**EXERCISE DESCRIPTION:** Reproduce the material that follows exactly, with no line left out.

**THE DATA:**
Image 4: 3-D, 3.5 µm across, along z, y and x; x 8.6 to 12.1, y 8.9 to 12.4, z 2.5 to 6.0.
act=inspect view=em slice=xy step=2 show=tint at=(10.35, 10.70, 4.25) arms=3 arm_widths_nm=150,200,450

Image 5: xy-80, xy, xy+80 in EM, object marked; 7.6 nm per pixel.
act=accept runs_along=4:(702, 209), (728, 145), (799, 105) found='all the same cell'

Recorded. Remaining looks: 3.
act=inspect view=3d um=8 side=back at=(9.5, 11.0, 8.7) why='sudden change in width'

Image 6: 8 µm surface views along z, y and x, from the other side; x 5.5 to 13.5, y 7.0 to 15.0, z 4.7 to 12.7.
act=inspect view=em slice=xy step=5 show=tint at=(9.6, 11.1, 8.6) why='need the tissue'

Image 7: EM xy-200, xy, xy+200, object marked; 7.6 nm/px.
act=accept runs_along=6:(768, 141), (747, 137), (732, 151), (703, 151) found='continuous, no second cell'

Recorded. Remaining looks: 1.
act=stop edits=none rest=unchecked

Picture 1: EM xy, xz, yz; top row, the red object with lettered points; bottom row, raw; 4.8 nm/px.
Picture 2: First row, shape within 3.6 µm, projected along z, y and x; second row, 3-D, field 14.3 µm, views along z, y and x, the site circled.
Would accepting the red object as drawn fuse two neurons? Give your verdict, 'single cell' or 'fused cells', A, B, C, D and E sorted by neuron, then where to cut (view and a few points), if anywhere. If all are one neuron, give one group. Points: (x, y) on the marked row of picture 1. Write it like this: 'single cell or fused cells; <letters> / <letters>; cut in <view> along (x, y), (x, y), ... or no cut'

**TASK OUTPUT:**
Image 4: 3-D, 3.5 µm across, along z, y and x; x 8.6 to 12.1, y 8.9 to 12.4, z 2.5 to 6.0.
act=inspect view=em slice=xy step=2 show=tint at=(10.35, 10.70, 4.25) arms=3 arm_widths_nm=150,200,450

Image 5: xy-80, xy, xy+80 in EM, object marked; 7.6 nm per pixel.
act=accept runs_along=4:(702, 209), (728, 145), (799, 105) found='all the same cell'

Recorded. Remaining looks: 3.
act=inspect view=3d um=8 side=back at=(9.5, 11.0, 8.7) why='sudden change in width'

Image 6: 8 µm surface views along z, y and x, from the other side; x 5.5 to 13.5, y 7.0 to 15.0, z 4.7 to 12.7.
act=inspect view=em slice=xy step=5 show=tint at=(9.6, 11.1, 8.6) why='need the tissue'

Image 7: EM xy-200, xy, xy+200, object marked; 7.6 nm/px.
act=accept runs_along=6:(768, 141), (747, 137), (732, 151), (703, 151) found='continuous, no second cell'

Recorded. Remaining looks: 1.
act=stop edits=none rest=unchecked

Picture 1: EM xy, xz, yz; top row, the red object with lettered points; bottom row, raw; 4.8 nm/px.
Picture 2: First row, shape within 3.6 µm, projected along z, y and x; second row, 3-D, field 14.3 µm, views along z, y and x, the site circled.
Would accepting the red object as drawn fuse two neurons? Give your verdict, 'single cell' or 'fused cells', A, B, C, D and E sorted by neuron, then where to cut (view and a few points), if anywhere. If all are one neuron, give one group. Points: (x, y) on the marked row of picture 1. Write it like this: 'single cell or fused cells; <letters> / <letters>; cut in <view> along (x, y), (x, y), ... or no cut'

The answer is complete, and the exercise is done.